What changed
Alibaba has unveiled the Zhenwu V900, a new AI accelerator that the company says provides about three times the performance of its previous Zhenwu M890, while also outlining an ambition to train a model with as many as 10 trillion parameters.The announcement came at Alibaba’s annual conference in Hangzhou as Chinese technology companies continue building alternatives to the most advanced US accelerators. Alibaba says the V900 is currently its most powerful AI chip and is designed for both training and inference inside its data centres and cloud business.
The 10-trillion-parameter target is even more ambitious than the chip announcement. Alibaba’s current Qwen3.8-Max is reported at 2.4 trillion parameters, while other Chinese model developers are also pushing the scale of open and closed systems.
Why the market is watching
Parameter count alone does not determine model quality. Architecture, training data, compute efficiency, context handling and inference methods can matter as much as raw scale. But the target signals how much computing Alibaba believes will be required for the new of models.The company is also planning to expand its data-centre capacity to as much as 20 gigawatts by 2032. That figure shows the physical side of the AI race. More capable models require more accelerators, more networking, more electricity and more cooling capacity.
Alibaba’s strategy is So broader than designing a chip. It is trying to control a complete stack: accelerators, cloud infrastructure, models and the services that consume them. That can reduce dependence on external hardware while giving Alibaba a larger role in the domestic AI supply chain.
The timing also matters because US-China technology restrictions remain a major factor in the availability of high-end AI processors. Chinese companies have been forced to improve domestic alternatives while improving software around whatever hardware they can obtain.
The V900 will need to prove its value in real workloads, but Alibaba’s announcement makes the direction clear. China’s AI competition is increasingly being fought not only at the model layer, but across the entire computing stack beneath it.
The technology is moving quickly, but the commercial test remains familiar. Products have to work consistently, fit existing systems and justify their cost.
Alibaba’s plan also shows why model development and infrastructure development can no longer be treated as separate stories. A 10-trillion-parameter target is meaningful only if the company can assemble enough compute, memory, networking and electricity to train and serve such a system. The hardware roadmap and the model roadmap So reinforce each other.

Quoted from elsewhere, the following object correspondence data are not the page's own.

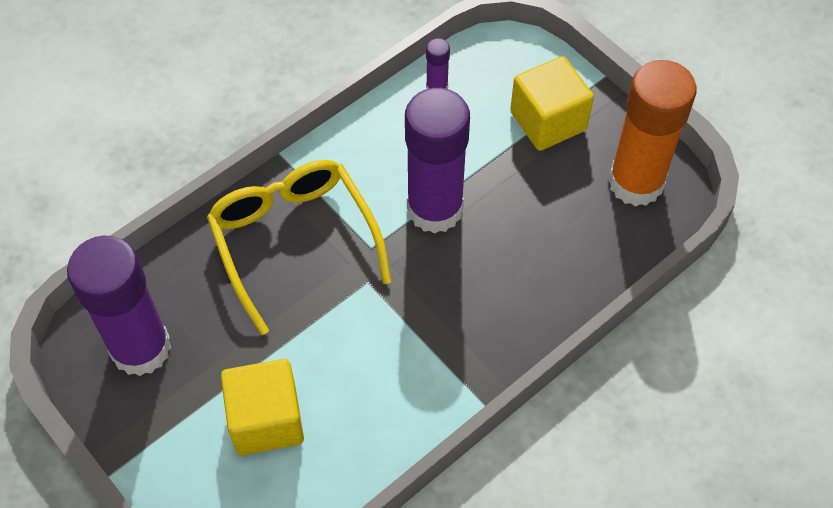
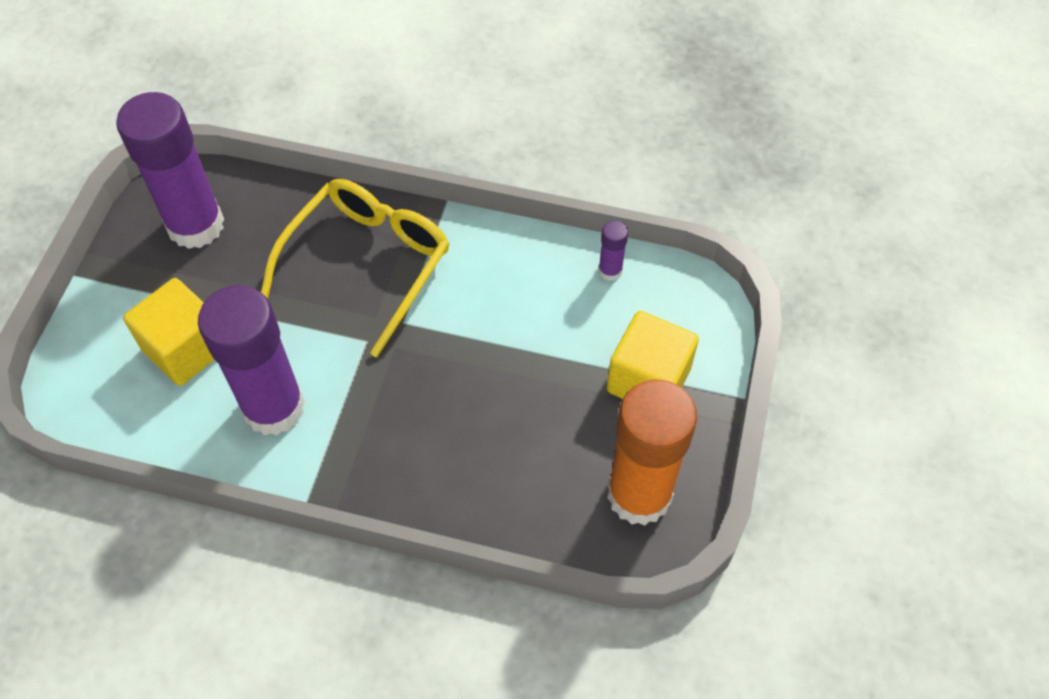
camera: 55 degrees right, 0 degrees up
(435, 209) = (478, 346): purple glue stick -> purple glue stick (274, 407)

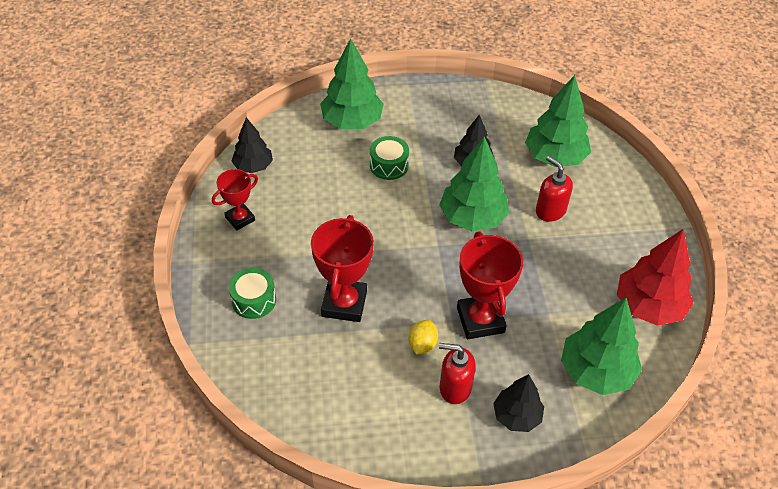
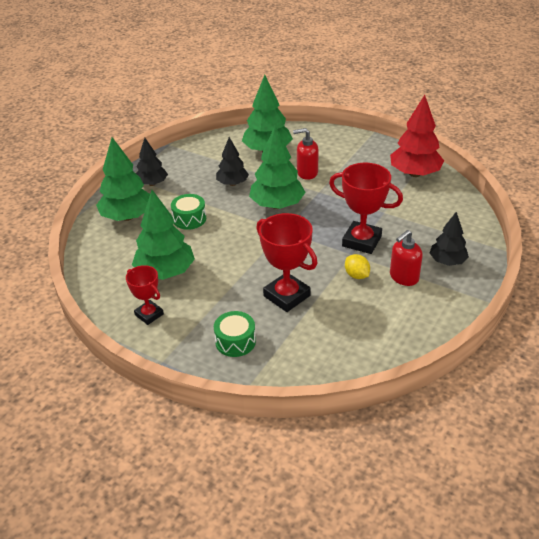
camera: 50 degrees left, 10 degrees down
(240, 219) = (149, 314): red trophy -> red trophy turned 45 degrees counterclockwise
(253, 166) = (106, 284): black tree -> black tree (152, 184)
(596, 371) = (442, 215): green tree -> green tree (165, 272)

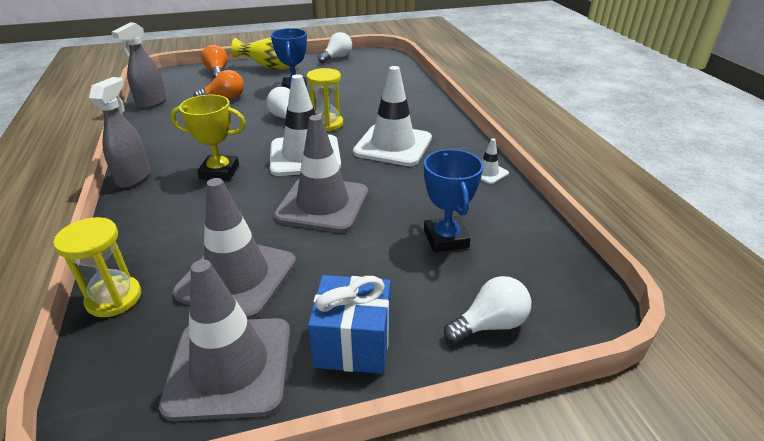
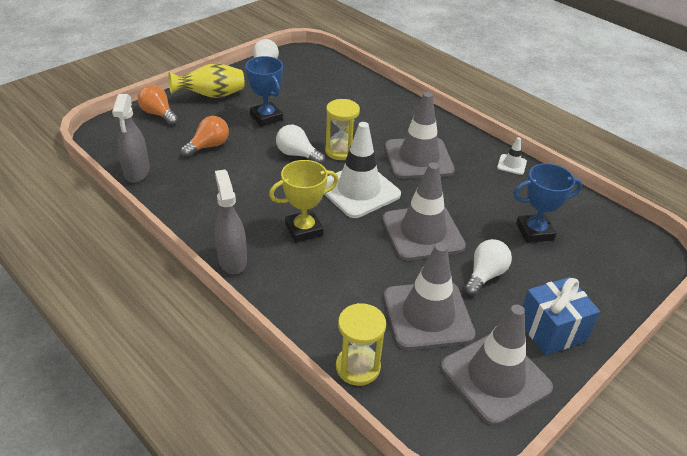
camera: 30 degrees left, 5 degrees up
(393, 145) = (418, 158): white traffic cone -> grey traffic cone
(446, 238) = (534, 232): blue trophy -> blue trophy turned 60 degrees counterclockwise
(490, 324) = (614, 284): white light bulb -> white light bulb (485, 275)

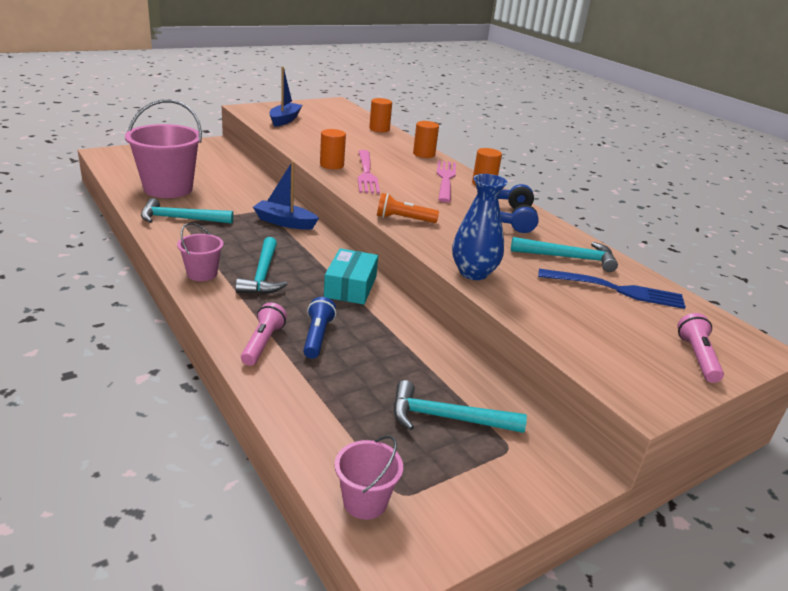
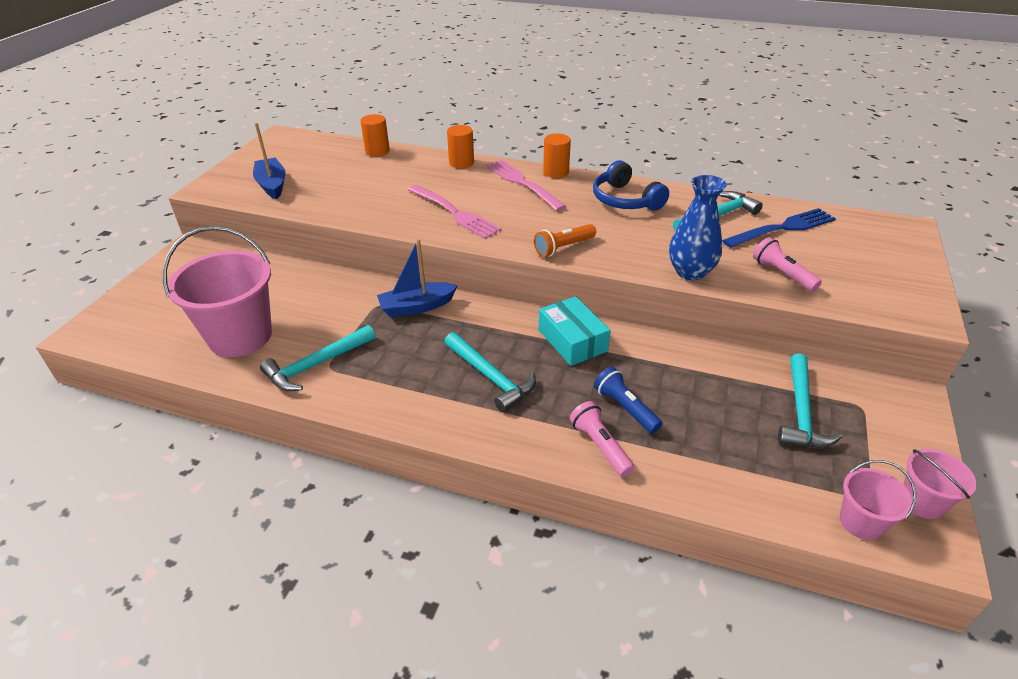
camera: 35 degrees left, 10 degrees up
(202, 274) = (440, 413): pink bucket -> pink bucket (922, 502)
(331, 165) = (410, 219): orange cylinder -> none
(447, 418) = (801, 412): turquoise hammer -> turquoise hammer turned 45 degrees counterclockwise
(697, 357) = (896, 258): pink flashlight -> pink flashlight (782, 274)

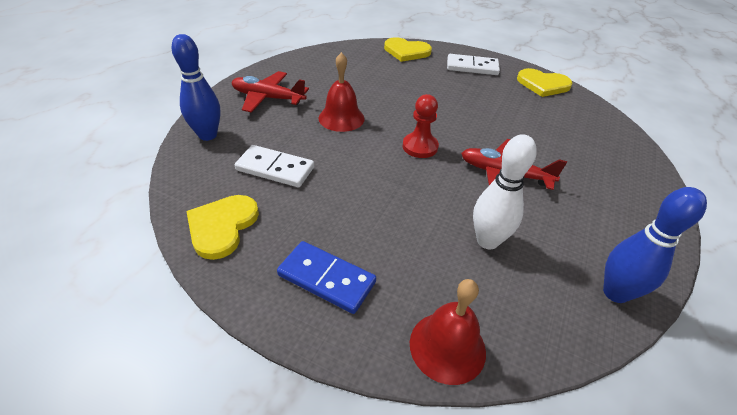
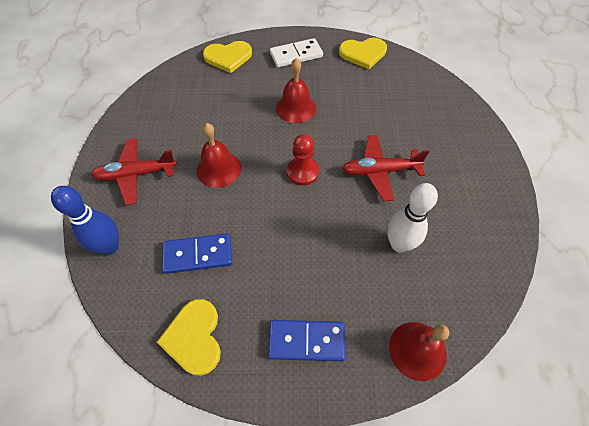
camera: 25 degrees left, 15 degrees up
(275, 169) = (198, 254): white domino -> blue domino
(446, 101) = (296, 108): none -> red bell
(615, 293) = (497, 246): blue bowling pin -> none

The real test will be whether the hardware can support the ambitious model roadmap at commercially useful cost.
Alibaba’s plan also shows the importance of memory and interconnect technology. A large model is not useful simply because a company can claim a parameter count. The system has to move data between compute units fast enough to keep the processors busy. That is why AI infrastructure increasingly depends on packaging, high-bandwidth memory and advanced networking alongside the accelerator itself.
The V900 announcement So belongs to a much larger story about computing independence and the infrastructure required to sustain it.
Alibaba’s 20-gigawatt data-centre ambition puts the scale of the hardware challenge into perspective. Training a frontier model is not simply a matter of buying more accelerators. It requires enough electrical capacity to run them, networking to connect them and cooling to keep them operating. If the model target expands from trillions of parameters toward even larger systems, infrastructure planning can become a bottleneck before chip design does. Alibaba is effectively betting that it can build those layers together.
The infrastructure requirement is what makes the announcement more significant than a parameter-count headline. A model at that scale needs memory bandwidth, networking, storage, cooling and power and accelerators. Alibaba’s chip and data-centre plans are So parts of the same strategy. The company is attempting to reduce dependence on external hardware while building enough computing capacity to keep its model ambitions moving.